Problems to work on »
(a) Using the payment integrity interview, decide whether each statement agrees with it. For each, answer yes or no and quote the deciding words. (i) A payer with 26 days to pay a claim may have to send it out before checking is finished. (ii) The window to pay claims is expected to grow longer. (iii) All health plans already use technology at the same level.
(b) Extend the payment integrity interview from the point where it stops.

Passage shown »
•••

The whole point is that if there's an issue, let's find it upfront before you go through that process. I think that kind of legacy pay-and-chase model was very prevalent when we talk about payment integrity. That's why there's a lot of those companies out there in the payment integrity world where their whole business wasn't built on technology, it was built on pay and chase. I think over time, this transition to technology has been great. Today, you hear things like going from post-payment recovery to prepayment recovery, and I think that's a good step. But again, find it half a second after the claim comes in the door.

Q: What regulatory challenges in the payment integrity sphere do you foresee coming down the pipeline? 

JL: There's always regulatory challenges and things change daily, so it's impossible in many cases for everyone to keep up with the changes — a problem in and of itself. There's always new things being mandated like prompt payrolls, where it does put a lot of pressure on the payer to pay things in a timely manner. For example, if I have 26 days to pay the claim, I have to get it out the door even if I'm not done checking it. That puts pressure on them to go just pay the claim and figure it out later. Again, pay and chase. I think that's why more and more payers are coming to technology providers like us and saying they need a digital transformation to actually meet the regulatory requirements and pressures and to remain competitive in the markets they serve, because some health plans are ahead. Some are not at that level yet of leveraging technology to make the process more efficient.

Q: What does the future of payment integrity then look like in your eyes?

JL: In regard to prompt pay, I think the window to pay claims is going to shorten and the amount of transparency you need on the payments is going to continue to increase. There's big transparency initiatives going on right now, so it's not only that you have to pay things quickly and accurately, but you have to have more rationale and defensibility about what you're doing. That's solved through technology and workflow. We're seeing a lot of health plans come through and say we need to take a new look at our ecosystem. 

Q: How does integrated data specifically help to achieve better care outcomes in the long run?

•••

Entries provided »
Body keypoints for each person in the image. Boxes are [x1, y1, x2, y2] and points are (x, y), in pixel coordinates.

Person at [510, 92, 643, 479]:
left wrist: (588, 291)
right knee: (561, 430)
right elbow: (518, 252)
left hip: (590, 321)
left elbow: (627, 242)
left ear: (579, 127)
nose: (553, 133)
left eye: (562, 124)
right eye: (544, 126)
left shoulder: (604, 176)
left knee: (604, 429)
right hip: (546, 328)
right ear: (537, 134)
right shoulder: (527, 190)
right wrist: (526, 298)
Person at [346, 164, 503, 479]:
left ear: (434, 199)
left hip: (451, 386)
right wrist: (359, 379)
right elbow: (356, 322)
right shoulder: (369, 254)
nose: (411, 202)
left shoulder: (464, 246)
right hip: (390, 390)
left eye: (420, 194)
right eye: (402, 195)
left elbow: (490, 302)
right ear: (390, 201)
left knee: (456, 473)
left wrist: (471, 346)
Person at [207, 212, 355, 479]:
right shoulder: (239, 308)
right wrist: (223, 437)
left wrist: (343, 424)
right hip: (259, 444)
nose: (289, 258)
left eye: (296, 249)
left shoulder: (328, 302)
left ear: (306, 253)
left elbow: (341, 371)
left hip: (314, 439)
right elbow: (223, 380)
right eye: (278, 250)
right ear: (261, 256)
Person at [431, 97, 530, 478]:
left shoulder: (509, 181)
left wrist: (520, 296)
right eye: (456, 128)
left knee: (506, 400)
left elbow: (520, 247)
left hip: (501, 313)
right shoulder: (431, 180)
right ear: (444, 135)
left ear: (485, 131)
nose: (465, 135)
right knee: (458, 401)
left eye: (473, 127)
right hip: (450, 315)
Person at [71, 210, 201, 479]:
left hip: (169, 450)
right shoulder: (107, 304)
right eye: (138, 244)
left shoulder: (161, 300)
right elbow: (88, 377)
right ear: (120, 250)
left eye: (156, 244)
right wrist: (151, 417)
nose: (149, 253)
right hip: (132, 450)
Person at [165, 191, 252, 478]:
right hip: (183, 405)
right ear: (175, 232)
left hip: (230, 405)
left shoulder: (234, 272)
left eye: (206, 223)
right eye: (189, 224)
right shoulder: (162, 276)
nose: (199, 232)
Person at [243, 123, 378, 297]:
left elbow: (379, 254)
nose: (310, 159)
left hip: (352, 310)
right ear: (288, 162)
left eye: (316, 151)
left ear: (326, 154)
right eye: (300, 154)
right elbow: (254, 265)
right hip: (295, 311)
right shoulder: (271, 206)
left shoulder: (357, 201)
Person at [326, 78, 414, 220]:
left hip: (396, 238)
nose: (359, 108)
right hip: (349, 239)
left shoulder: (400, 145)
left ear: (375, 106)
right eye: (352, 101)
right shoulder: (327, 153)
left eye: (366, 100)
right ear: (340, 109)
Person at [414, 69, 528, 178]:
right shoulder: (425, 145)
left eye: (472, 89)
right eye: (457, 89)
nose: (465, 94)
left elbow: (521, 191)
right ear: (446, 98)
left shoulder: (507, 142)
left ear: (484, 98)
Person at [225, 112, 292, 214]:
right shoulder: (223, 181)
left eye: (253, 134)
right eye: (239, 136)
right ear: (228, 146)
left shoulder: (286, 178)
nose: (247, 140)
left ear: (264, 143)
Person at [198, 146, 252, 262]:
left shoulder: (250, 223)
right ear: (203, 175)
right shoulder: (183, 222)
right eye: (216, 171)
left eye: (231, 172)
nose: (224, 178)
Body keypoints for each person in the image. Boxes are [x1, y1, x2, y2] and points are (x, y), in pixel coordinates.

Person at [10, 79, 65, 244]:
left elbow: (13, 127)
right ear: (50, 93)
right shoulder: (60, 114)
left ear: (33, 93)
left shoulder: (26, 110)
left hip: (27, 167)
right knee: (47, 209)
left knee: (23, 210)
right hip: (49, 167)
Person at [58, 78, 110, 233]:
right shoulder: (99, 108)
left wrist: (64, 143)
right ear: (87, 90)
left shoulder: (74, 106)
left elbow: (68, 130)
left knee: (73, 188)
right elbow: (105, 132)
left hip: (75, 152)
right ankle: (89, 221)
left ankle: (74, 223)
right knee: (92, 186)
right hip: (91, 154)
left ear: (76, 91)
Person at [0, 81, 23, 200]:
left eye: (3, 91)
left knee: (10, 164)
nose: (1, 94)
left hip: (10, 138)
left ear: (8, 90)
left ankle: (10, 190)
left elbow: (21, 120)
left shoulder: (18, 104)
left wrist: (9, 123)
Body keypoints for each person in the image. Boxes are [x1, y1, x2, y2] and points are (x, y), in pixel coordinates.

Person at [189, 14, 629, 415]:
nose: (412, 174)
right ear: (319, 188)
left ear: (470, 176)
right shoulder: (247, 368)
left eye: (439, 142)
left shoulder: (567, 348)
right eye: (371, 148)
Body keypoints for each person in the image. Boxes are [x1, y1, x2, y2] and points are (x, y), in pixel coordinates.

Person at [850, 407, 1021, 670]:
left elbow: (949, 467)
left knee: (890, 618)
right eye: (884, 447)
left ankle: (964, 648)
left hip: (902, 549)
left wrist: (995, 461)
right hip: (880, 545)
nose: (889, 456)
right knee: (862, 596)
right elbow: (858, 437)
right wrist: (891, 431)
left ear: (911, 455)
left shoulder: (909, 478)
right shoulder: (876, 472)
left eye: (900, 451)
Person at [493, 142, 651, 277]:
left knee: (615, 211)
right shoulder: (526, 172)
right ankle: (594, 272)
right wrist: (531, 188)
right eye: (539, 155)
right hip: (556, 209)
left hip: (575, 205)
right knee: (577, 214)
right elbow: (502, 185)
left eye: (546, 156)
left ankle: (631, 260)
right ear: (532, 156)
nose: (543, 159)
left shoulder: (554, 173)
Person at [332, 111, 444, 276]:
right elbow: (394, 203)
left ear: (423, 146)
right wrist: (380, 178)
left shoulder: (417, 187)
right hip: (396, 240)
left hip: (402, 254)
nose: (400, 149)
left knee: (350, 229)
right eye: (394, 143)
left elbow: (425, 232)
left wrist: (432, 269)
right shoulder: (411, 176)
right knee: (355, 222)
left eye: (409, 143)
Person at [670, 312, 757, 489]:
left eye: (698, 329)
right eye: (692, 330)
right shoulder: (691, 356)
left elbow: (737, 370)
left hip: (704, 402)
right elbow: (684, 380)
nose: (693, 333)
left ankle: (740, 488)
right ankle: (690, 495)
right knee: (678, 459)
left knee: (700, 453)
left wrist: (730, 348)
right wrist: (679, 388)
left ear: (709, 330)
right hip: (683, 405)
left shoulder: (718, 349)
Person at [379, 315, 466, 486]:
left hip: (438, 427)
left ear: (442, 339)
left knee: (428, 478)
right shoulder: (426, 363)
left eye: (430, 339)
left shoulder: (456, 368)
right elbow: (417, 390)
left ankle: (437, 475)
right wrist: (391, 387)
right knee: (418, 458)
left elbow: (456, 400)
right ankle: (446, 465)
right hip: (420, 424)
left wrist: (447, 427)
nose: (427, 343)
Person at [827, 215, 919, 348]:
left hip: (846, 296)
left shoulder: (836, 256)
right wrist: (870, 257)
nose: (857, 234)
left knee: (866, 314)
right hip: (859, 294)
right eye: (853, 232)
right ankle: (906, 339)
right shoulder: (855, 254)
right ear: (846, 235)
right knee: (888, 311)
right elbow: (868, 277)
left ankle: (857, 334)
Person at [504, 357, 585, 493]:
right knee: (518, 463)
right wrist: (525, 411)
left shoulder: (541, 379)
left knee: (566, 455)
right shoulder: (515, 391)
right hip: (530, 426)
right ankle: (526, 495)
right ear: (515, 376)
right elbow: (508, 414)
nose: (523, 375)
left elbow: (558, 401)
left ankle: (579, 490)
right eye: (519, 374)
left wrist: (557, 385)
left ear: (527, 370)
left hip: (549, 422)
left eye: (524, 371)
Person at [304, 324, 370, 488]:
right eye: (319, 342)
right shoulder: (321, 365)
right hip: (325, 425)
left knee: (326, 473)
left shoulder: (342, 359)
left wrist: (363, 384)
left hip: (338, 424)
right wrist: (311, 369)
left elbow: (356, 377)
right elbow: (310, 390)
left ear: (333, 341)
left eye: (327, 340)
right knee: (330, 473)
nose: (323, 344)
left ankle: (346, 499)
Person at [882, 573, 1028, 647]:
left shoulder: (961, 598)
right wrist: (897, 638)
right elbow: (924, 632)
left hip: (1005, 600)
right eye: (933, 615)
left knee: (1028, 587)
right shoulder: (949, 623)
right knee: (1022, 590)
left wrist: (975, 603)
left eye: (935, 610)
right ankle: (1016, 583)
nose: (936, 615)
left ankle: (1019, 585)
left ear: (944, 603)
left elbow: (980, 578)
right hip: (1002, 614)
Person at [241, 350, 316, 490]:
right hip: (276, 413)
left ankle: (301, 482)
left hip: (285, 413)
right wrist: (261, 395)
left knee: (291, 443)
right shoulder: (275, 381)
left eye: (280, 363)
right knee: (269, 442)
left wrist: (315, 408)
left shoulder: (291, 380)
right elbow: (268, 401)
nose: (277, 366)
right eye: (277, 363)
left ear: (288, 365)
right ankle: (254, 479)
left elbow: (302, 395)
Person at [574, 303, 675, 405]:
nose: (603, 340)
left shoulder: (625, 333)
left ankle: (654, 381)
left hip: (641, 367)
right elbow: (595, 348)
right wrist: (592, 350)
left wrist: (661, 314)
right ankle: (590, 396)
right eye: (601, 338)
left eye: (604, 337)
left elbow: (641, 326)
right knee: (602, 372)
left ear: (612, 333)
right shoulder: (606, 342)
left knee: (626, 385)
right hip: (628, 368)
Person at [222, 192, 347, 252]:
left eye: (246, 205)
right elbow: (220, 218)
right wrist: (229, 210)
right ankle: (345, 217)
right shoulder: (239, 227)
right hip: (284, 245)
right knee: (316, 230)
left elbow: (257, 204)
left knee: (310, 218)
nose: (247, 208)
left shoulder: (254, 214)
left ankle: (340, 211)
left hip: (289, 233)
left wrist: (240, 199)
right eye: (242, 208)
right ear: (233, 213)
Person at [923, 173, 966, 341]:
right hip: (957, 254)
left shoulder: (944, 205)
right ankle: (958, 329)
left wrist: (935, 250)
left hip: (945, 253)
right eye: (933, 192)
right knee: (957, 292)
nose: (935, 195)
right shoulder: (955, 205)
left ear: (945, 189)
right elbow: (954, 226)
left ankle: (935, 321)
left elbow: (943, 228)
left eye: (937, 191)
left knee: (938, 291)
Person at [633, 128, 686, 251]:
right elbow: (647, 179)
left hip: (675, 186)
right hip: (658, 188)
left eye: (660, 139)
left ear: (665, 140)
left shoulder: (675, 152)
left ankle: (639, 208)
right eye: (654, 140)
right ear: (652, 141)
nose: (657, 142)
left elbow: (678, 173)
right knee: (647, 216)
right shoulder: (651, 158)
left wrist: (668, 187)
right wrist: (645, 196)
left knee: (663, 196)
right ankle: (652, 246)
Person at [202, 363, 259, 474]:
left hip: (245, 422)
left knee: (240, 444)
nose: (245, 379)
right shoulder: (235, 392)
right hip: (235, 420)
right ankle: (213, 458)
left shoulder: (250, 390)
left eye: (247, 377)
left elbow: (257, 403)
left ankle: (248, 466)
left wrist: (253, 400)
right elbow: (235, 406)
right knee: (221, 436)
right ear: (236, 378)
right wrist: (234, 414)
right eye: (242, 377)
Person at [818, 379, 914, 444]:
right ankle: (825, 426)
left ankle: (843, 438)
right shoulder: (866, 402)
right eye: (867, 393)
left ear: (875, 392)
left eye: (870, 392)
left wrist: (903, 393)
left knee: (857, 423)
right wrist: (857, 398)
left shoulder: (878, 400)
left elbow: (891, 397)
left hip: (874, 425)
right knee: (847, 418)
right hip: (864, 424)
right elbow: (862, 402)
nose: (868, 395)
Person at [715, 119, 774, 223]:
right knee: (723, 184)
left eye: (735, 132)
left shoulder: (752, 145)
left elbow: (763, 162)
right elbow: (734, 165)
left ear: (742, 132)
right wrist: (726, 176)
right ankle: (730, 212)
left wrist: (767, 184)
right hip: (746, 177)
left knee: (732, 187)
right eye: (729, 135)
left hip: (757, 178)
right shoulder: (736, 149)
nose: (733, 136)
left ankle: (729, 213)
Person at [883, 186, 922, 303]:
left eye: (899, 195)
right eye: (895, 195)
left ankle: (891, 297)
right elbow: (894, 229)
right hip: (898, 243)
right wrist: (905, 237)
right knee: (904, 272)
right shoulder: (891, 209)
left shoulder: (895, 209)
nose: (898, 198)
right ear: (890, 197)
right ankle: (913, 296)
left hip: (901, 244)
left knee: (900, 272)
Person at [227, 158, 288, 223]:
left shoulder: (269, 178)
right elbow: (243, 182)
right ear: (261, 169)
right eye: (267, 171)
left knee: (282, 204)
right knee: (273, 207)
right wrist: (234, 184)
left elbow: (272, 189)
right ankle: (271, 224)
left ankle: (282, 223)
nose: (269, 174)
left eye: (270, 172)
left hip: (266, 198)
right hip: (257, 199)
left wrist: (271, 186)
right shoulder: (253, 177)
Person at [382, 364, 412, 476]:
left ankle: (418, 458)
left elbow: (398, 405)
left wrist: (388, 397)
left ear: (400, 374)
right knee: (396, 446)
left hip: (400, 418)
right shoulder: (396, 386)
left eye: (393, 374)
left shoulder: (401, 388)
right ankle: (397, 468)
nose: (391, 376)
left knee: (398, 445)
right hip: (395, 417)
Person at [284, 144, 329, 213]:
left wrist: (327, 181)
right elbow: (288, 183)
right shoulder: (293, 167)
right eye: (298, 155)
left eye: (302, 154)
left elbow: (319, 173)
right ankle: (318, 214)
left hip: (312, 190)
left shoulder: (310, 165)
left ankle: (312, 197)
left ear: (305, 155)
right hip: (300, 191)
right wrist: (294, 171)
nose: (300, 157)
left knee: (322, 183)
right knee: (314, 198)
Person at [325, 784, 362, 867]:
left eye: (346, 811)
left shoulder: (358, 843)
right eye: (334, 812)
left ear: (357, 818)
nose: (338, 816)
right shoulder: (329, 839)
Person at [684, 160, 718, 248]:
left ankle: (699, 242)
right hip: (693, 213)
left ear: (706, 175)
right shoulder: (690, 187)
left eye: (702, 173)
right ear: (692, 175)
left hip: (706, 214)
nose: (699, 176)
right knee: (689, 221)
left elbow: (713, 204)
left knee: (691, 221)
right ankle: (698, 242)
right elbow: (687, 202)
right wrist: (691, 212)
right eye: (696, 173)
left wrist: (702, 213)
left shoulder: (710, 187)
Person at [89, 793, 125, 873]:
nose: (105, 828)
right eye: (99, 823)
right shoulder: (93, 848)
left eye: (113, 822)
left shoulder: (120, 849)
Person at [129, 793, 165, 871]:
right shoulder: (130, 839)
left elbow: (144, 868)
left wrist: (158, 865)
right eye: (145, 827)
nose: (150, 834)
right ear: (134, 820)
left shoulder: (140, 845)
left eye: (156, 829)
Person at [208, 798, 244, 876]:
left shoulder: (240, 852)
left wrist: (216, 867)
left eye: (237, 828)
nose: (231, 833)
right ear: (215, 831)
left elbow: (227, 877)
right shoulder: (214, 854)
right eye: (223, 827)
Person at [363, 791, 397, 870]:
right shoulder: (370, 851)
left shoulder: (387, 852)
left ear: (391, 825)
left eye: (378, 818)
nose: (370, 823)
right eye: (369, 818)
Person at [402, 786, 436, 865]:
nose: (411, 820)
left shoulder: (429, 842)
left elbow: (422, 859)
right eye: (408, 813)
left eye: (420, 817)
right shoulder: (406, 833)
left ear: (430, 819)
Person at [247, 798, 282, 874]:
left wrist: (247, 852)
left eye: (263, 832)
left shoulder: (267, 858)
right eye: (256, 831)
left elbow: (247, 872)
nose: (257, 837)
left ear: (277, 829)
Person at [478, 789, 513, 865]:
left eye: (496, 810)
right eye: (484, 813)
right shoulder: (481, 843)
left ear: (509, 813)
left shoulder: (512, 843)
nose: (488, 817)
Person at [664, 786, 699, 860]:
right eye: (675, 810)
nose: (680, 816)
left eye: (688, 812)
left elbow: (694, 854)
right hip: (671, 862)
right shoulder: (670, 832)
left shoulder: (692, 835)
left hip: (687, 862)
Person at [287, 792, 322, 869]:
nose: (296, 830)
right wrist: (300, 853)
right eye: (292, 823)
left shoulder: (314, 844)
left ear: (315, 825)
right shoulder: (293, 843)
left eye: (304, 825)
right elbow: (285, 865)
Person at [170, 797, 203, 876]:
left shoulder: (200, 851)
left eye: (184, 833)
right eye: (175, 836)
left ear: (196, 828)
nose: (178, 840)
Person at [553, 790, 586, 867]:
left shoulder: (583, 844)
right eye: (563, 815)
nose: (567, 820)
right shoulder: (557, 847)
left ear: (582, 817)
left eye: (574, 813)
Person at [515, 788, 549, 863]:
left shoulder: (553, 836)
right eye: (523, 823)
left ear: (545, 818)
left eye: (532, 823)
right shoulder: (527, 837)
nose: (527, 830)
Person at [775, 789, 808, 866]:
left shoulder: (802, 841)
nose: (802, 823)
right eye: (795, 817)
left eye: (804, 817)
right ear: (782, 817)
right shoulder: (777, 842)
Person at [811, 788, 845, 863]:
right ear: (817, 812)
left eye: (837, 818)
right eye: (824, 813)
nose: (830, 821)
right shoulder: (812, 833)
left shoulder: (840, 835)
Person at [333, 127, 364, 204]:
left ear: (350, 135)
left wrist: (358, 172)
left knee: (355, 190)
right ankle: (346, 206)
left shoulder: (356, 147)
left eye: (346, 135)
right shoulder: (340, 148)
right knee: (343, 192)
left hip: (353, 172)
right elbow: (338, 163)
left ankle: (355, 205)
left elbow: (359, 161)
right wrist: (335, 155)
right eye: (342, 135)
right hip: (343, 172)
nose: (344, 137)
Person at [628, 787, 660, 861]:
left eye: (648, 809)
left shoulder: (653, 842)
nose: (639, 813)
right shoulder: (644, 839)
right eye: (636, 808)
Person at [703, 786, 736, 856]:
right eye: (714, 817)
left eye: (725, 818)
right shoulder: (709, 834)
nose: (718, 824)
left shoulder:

•••

Task-by-task answers »
(a)
(i) Yes: "if I have 26 days to pay the claim, I have to get it out the door even if I'm not done checking it"
(ii) No: "I think the window to pay claims is going to shorten"
(iii) No: "Some are not at that level yet of leveraging technology to make the process more efficient."

(b)
JL: If you don't have integrated data and the ability to analyze it efficiently, you're always going to be behind. That means you're reacting to the problems you find, not staying ahead and assessing performance along the way, whether it's your quality of care, the quality of your relationship with the provider and the quality you get for the dollars that are available. Integrated data allows you to bring together care and the patient's information, feedback from members themselves, various types of clinical datasets and claims data. You're analyzing outcomes, but you're also modeling new outcomes. That's how you can achieve higher value. It's not just being reactive, learning from your outcomes and being more efficient about that — it's also understanding what may happen in the future based on the patterns of the data. That gets back to the technology conversation around cloud-based technologies that are very integratable with each other. That way, when the health plan is taking a look at how to reinvent their technology ecosystem, if they have those similar services together, it's very easy to integrate them and it's very easy to create data visualization. Without that, you see a lot of what's gone on over the last five to 10 years where there are value-based quality of care initiatives, but they're pretty much going through the processes and analyzing it after it happens and trying to improve for the next year, instead of improving in real time — which is what the technology should be enabling you to do. If there's a quality gap, understand it today, not in six months.